La cronologia degli eventi che hanno caratterizzato l’ennesima giornata di passione per Acciaierie d’Italia aiuta a capire quello che da qui a poco potrebbe succedere a Taranto. Si comincia con le prime dichiarazioni del ministro delle Imprese, Adolfo Urso, che ha sollecitato i commissari di Ilva, la società che è già in amministrazione straordinaria, e il socio pubblico Invitalia «a esperire le dovute interlocuzioni con Acciaierie d’Italia e tutte le azioni necessarie al fine di garantire la continuità produttiva degli impianti siderurgici di Taranto». Cosa volesse davvero dire il ministro lo si è capito qualche minuto dopo, quando gli stessi commissari hanno chiesto ad Acciaierie d’Italia «aggiornamenti urgenti» sullo stato di funzionamento degli impianti degli stabilimenti, sulle iniziative in corso di svolgimento e sulla «necessità di una loro visita ispettiva».
Tradotto, vuol dire che il pericolo, a questo punto neanche tanto remoto, è che il socio di maggioranza, il colosso indiano ArcelorMittal che ha una partita in corso con Invitalia che è ancora in minoranza, stia spingendo, o meglio, resti inoperoso, di fronte al lento spegnimento degli impianti. A oggi la situazione è già a scartamento ridotto - c'è stato lo stop all’altoforno 2 e si prepara la fermata delle batterie coke, mentre ad agosto si era fermato l’Afo 1 dell’acciaieria 1, dell’agglomerato e di molti altri impianti.

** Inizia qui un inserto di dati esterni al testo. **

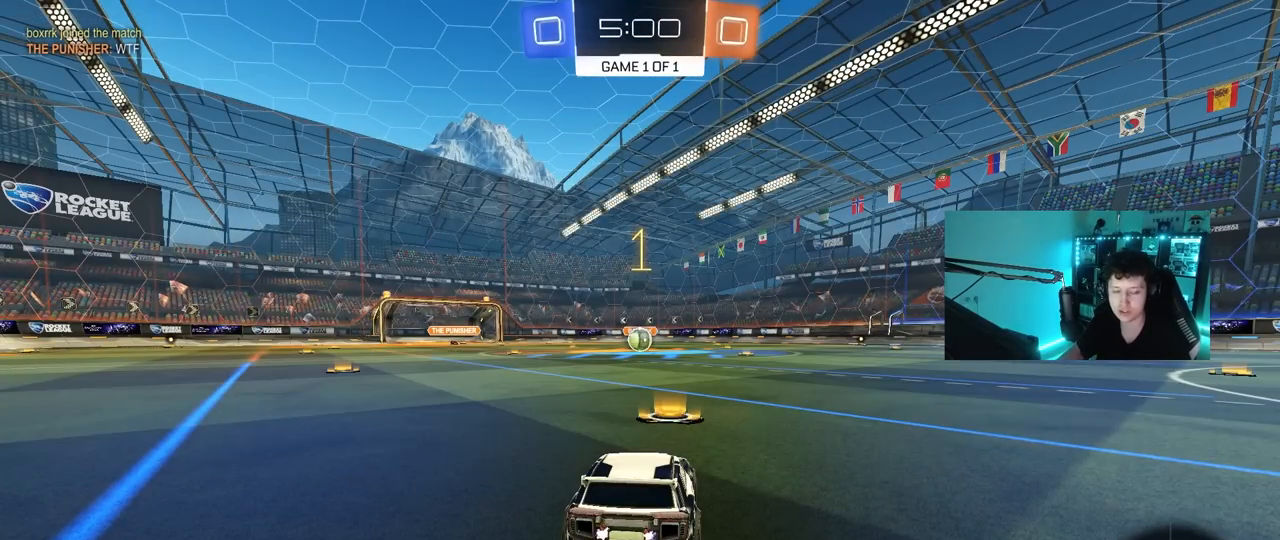
{"keys": ["w"], "mouse": ["left"], "mouse_move": "still", "events": []}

Tutto questo porta a due conseguenze. La prima è lo stato d’allarme. Che è bene descritto dalle parti sociali. «Da alcuni giorni», sottolinea il segretario generale Uilm Rocco Palombella, «stiamo registrando uno spostamento illecito di personale da un impianto all’altro senza un’adeguata conoscenza del lavoro e dei rischi che corre». «Sta accadendo» gli fa eco Loris Scarpa, coordinatore nazionale siderurgia per la Fiom-Cgil, «esattamente quello che da mesi denunciamo. Tutti gli stabilimenti ex Ilva, da Taranto a Genova, fino a Novi Ligure, Racconigi, Marghera e Legnaro, sono di fatto fermi con le lavoratrici e i lavoratori in cassa integrazione».
La seconda riguarda invece i rapporti tra i due azionisti: un possibile riavvicinamento non è praticabile. Se la condizione minima richiesta dal governo per riaprire i ponti con gli indiani, che comunque andrebbero in minoranza, è che partecipino ai prossimi investimenti, si fa davvero fatica a capire come ci si possa «fidare» di un’azionista che si disinteressa della produzione e non fa nulla per evitare lo spegnimento di ciò che resta degli impianti.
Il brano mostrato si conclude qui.